Part one: Root Cause. Identify the exact reason for the deactivation (use the language from Amazon's notice) and explain specifically why it happened. "I used a keyword that was flagged" is too vague. "The keyword 'organic' appeared in my backend search terms for a product that does not have an USDA organic certification, violating Amazon's natural claims policy" is specific enough for a reviewer to verify.

Part two: Corrective Actions. List every concrete step you have already taken to address the issue. Past tense. Actions you will take later are not corrective actions. "I removed the keyword on [date] and updated my backend terms to remove all certification-adjacent language. I reviewed all 47 ASINs in my catalog for similar issues and corrected 3 others."

Part three: Preventive Measures. Explain what process changes ensure this will not happen again. "I created a keyword review checklist that cross-references Amazon's prohibited claims list before any listing goes live. My team will review this checklist for every new product launch."

What to include in the appeal

State the ASIN, the case number from the deactivation notice, and the specific policy cited. Include dates for every action you took. Attach supporting evidence: screenshots of your corrected listing, updated compliance documentation, screenshots of email exchanges with suppliers if the issue was product-related.

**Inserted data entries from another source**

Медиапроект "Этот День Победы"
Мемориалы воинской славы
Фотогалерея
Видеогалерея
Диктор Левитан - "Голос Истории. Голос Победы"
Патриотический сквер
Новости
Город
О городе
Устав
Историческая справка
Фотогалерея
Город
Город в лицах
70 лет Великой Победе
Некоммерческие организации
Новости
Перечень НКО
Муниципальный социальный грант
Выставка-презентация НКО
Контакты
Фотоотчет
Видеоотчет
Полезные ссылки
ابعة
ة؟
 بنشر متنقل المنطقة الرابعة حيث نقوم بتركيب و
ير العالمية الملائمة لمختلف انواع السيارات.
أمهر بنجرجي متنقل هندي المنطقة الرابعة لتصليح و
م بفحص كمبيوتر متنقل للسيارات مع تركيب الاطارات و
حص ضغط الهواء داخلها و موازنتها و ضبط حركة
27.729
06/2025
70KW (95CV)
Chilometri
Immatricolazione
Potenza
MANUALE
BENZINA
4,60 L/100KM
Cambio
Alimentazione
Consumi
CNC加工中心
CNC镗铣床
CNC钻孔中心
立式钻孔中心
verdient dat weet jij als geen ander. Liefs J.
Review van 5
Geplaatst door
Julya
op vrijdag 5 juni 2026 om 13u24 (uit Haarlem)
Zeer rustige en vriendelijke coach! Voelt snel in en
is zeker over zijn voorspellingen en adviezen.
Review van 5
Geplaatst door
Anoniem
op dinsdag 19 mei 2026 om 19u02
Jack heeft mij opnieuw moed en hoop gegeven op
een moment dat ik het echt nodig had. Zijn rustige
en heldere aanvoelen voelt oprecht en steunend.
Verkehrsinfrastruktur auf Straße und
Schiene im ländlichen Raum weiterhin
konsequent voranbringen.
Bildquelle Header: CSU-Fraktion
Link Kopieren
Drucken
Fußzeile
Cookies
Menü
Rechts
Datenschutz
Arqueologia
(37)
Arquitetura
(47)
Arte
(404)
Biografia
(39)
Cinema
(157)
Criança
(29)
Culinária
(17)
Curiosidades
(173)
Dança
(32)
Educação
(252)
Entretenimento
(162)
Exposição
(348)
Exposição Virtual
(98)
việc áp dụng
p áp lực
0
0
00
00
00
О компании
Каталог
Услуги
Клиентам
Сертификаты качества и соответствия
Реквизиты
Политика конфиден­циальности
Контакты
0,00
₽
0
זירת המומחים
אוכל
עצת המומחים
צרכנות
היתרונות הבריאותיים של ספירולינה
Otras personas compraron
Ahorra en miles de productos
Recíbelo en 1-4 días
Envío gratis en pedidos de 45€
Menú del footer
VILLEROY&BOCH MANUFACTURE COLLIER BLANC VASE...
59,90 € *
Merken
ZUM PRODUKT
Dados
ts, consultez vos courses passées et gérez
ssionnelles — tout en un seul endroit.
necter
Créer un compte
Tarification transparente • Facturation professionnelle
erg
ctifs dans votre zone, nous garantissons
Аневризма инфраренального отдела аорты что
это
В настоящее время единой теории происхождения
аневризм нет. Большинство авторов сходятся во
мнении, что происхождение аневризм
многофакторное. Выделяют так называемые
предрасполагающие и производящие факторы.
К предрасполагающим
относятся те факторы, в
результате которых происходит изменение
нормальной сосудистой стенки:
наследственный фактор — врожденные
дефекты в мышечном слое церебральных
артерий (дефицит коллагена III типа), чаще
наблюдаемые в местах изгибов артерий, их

Keep the appeal concise. Three to five paragraphs is typical. Reviewers process dozens of appeals per day. A four-page letter is less likely to be read carefully than a focused one-page appeal with clear sections.

Specific appeal types

Intellectual property complaint: you need to either provide evidence that you own the rights, provide evidence that the complainant does not hold the rights they claimed, or show that you removed the infringing content. Amazon does not mediate IP disputes. If the complainant has a valid trademark or copyright claim, retraction from the complainant is often the fastest path to reinstatement.

Inauthentic complaint: provide invoices from your supplier that show the branded product was sourced through an authorized channel. The invoice must show your business name, the supplier's name, the product name or ASIN, and a date within 365 days of the complaint. Amazon may reject invoices from online marketplaces or from intermediaries. Direct manufacturer or authorized distributor invoices work best.

Review manipulation: this is the hardest to appeal because the enforcement team is looking for patterns across your account, not just the specific listing. The appeal needs to demonstrate that any customer communication you ran was within Amazon's guidelines and that you have discontinued any practice that could be interpreted as incentivizing reviews.

Response timeline and follow-up

Amazon's standard timeline is 3 to 5 business days for a response. If you do not hear back within 7 days, check the Case log in Seller Support. You can respond to the case to ask for an update without submitting a new appeal. Submitting the same appeal multiple times does not accelerate the process and may reset the review clock.

If an appeal is denied, Amazon will often give a brief reason. Use that reason to revise the specific weak section of your appeal. A second appeal that addresses the reviewer's stated concern is more likely to succeed than a third identical appeal.